Much has been achieved since the sequencing of the human genome project, but we are still only at the beginning of implementing truly personalized medicine. Could the proposed Three Million African Genomes project take us closer to the goal of inclusive, accurate genetic risk prediction that includes everyone regardless of their genetic ancestry?
This month is the 20th anniversary of the first publication of the draft human genome sequence. In the last two decades, genetics has advanced dramatically as a result, but it has become clear that human biobanks and genomic sequence databases have a diversity problem.
Earlier this month, Nature published an article by Ambroise Wonkam, M.D., Ph.D., a professor at the University of Cape Town and head of the African Society of Human Genetics.
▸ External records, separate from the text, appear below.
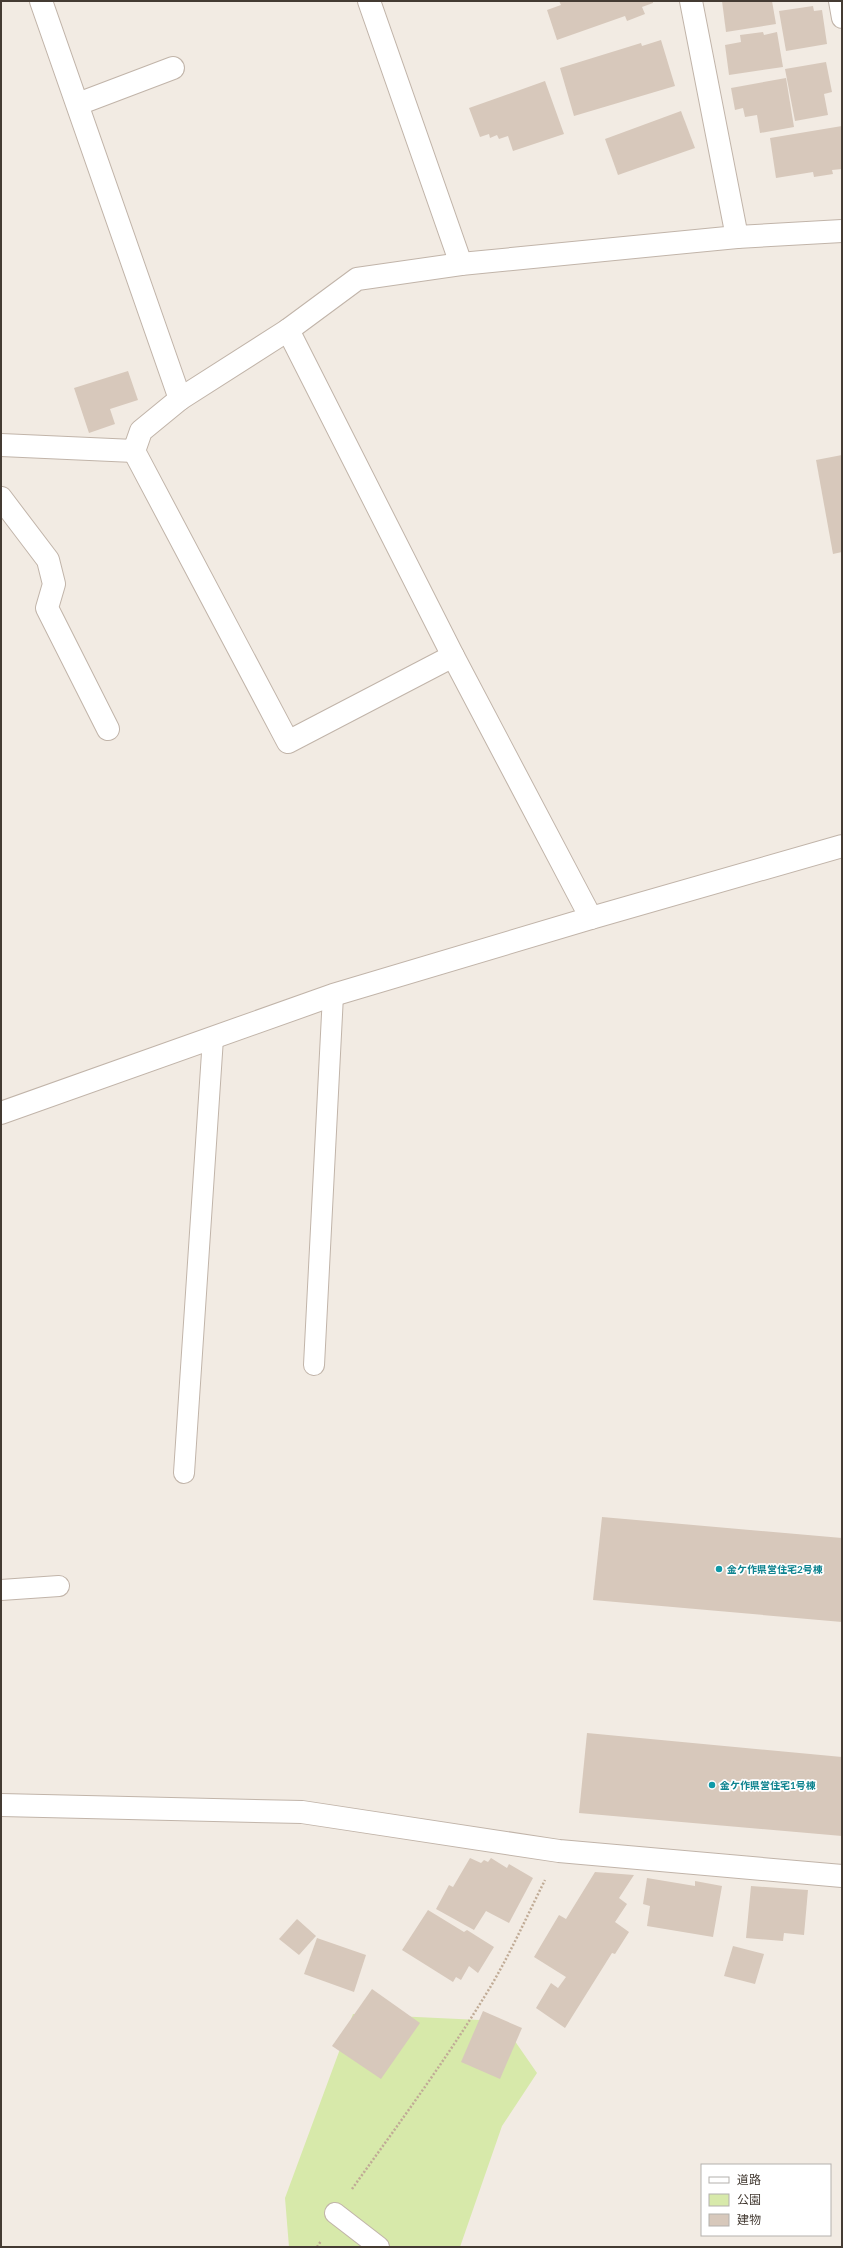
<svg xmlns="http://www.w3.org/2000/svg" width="843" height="2248" viewBox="0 0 843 2248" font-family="Lato,'Noto Sans JP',sans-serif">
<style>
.green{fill:#d7e9aa}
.building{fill:#d7c8bb}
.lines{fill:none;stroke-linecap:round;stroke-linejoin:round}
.service-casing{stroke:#c1b4a9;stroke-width:22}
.minor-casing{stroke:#c1b4a9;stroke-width:24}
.path{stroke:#c0ab96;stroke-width:2.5;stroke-dasharray:2 2;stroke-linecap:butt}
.service{stroke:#fff;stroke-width:20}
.minor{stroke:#fff;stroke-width:22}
.culture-dot{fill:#0f9aa8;stroke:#fff;stroke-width:1.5}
.labels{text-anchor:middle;stroke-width:3.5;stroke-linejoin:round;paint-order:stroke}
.culture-label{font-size:10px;font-weight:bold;fill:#0d838f;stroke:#fff;text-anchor:start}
</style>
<rect width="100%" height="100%" fill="#f2ebe3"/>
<!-- green -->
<path class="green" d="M 353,2014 L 501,2021 L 537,2073 L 502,2126 L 460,2247 L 289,2247 L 285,2198 Z"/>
<!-- building -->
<g class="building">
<path d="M 559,1 L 653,1 L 653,3 L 642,7 L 645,14 L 627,21 L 625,16 L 557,40 L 547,10 L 561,5 Z"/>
<path d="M 722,1 L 772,1 L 776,24 L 726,32 Z"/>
<path d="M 813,6 L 814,11 L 822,10 L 827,44 L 786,51 L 779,11 Z"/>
<path d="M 763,32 L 764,35 L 777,32 L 783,67 L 729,75 L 725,45 L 741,42 L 740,35 Z"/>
<path d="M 661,40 L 675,86 L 574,116 L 560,68 L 641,43 L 642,46 Z"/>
<path d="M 826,62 L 832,92 L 824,94 L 828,115 L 795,121 L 785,69 Z"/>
<path d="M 786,78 L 794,127 L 760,133 L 757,115 L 745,117 L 743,108 L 735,110 L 731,88 Z"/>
<path d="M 545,81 L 564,134 L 513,151 L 508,136 L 499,139 L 497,135 L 490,138 L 489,134 L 480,137 L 469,108 Z"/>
<path d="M 681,111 L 695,148 L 618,175 L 605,139 Z"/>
<path d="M 842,126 L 842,169 L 832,170 L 833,174 L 814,177 L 813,172 L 776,178 L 770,138 Z"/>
<path d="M 128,371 L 138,400 L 110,409 L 115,424 L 89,433 L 74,388 Z"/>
<path d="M 842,455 L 842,552 L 833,554 L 816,460 Z"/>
<path d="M 602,1517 L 842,1538 L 842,1622 L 593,1600 Z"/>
<path d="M 587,1733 L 842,1757 L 842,1836 L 579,1813 Z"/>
<path d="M 470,1858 L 481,1863 L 484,1860 L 488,1862 L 491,1858 L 507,1868 L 509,1864 L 533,1878 L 509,1923 L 486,1911 L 474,1930 L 436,1909 L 449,1885 L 453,1887 Z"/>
<path d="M 595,1872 L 634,1875 L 619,1898 L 627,1904 L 615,1922 L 629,1932 L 615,1954 L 612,1953 L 565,2028 L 536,2008 L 551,1983 L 558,1988 L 566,1977 L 534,1957 L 559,1915 L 566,1919 Z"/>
<path d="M 647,1878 L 695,1886 L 695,1881 L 722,1886 L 713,1937 L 647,1926 L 650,1906 L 643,1904 Z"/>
<path d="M 751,1886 L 808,1890 L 804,1935 L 784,1933 L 783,1941 L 746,1938 Z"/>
<path d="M 428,1910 L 464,1932 L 467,1930 L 494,1947 L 478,1973 L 469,1966 L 461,1980 L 456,1977 L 453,1982 L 402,1950 Z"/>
<path d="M 297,1919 L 316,1936 L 299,1955 L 279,1939 Z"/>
<path d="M 317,1938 L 366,1955 L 354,1992 L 304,1974 Z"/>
<path d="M 733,1946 L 764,1954 L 755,1984 L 724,1976 Z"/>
<path d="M 372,1989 L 420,2023 L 381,2079 L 332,2046 Z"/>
<path d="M 483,2011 L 522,2028 L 500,2079 L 461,2062 Z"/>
</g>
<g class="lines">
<defs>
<g id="service">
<path d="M 839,1 L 842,18"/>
<path d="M 314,1365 L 333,995"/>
<path d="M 184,1473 L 213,1038"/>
<path d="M 1,1590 L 59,1586"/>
<path d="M 335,2213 L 379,2247"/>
</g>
<g id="minor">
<path d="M 41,1 L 180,399"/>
<path d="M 369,1 L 461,264"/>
<path d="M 691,1 L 737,237"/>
<path d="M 78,104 L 173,68"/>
<path d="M 288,330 L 453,656 L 591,918"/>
<path d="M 1,445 L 134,451 L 141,431 L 180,399 L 288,330 L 357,279 L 461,264 L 737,237 L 842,231"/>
<path d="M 134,451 L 288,742 L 453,656"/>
<path d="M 1,498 L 48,560 L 54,584 L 47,608 L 108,729"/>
<path d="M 1,1113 L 333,995 L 591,918 L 842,846"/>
<path d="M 1,1805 L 302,1812 L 559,1851 L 842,1876"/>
</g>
</defs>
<!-- service casing -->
<use href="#service" class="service-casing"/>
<!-- minor casing -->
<use href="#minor" class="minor-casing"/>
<!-- path -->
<g class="path">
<path d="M 352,2189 C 397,2126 443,2064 483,1999 C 507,1961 525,1920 545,1880"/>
<path d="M 317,2247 L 321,2241"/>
</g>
<!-- service -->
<use href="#service" class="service"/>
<!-- minor -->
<use href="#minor" class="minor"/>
</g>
<!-- markers -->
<g class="culture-dot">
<circle cx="719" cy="1569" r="4"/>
<circle cx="712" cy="1785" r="4"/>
</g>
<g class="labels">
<!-- culture labels -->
<g class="culture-label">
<text x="727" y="1573">金ケ作県営住宅2号棟</text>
<text x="720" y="1789">金ケ作県営住宅1号棟</text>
</g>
</g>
<!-- border -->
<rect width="843" height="2248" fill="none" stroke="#443b33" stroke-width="4"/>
<!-- legend -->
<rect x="701" y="2164" width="130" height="72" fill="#ffffff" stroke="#b4b1ad"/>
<rect x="709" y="2177" width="20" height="6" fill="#ffffff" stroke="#b4b1ad"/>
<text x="737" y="2184" font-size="12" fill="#443b33">道路</text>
<rect x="709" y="2194" width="20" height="12" fill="#d7e9aa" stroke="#b4b1ad"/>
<text x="737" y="2204" font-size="12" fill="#443b33">公園</text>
<rect x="709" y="2214" width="20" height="12" fill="#d7c8bb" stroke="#b4b1ad"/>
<text x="737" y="2224" font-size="12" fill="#443b33">建物</text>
</svg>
In the article, he outlines a proposal to set up a new sequencing project that aims to sequence 3 million genomes across Africa.
“Less than 2% of human genomes analyzed so far have been those of African people, despite the fact that Africa, where humans originated, contains more genetic diversity than any other continent,” he writes.
“The current lack of diversity in the global genomic resource really underscores the need for a project like this,” says Zané Lombard, Ph.D., an associate professor of human genetics at the University of the Witwatersrand.
Lombard and colleagues recently showed that high-depth sequencing of African genomes even on a small scale (they sequenced 426 individuals) can reveal a huge amount of previously unknown genetic variation – in their study alone they discovered 3 million new variants.
“We also show that we are not yet reaching a plateau in new discoveries, and therefore can learn much more by increasing the number of African genomes available in the global resource,” she adds.
Three million genomes is an ambitious goal, most genome projects to date have focused on sequencing thousands of people – such as the UK’s 100,000 genomes project. However, advances in next generation sequencing that have increased speed while also decreasing costs make it more achievable than it was 20 years ago.
“As I understand, Professor Wonkam has done some calculations, based on the number of ethnolinguistic groups in Africa versus the number represented in current public genomic datasets, to arrive at the number of 3 million genomes,” says Lombard.
In order for such a project to work, a large degree of collaboration between different African countries will be needed. The Human Heredity and Health in Africa (H3Africa) consortium was set up in 2010 to study the genomics and medical genetics of the African people. It has already started the groundwork of building such a network and indeed Lombard’s recent work sequencing African genomes on a small scale was a direct result of her work as a principal investigator for H3Africa.
Ananyo Choudhury, Ph.D., is a senior researcher at the Sydney Brenner Institute for Molecular Bioscience, also based at the University of the Witwatersrand. He was first author on the recent Nature paper that was co-authored by Lombard.
“This is definitely a very ambitious project and securing funding worth hundreds of millions of dollars would be first and perhaps the most difficult challenge,” he suggests.
“Although we are gradually developing the capacity to do cutting-edge genomic research in the continent, the scale of the proposed study is unprecedented. Therefore, setting up of computational infrastructure for efficient storage and processing of a genomic dataset of this size as well as finding a critical mass of people with the necessary computational and analytic skills would also be major challenge.”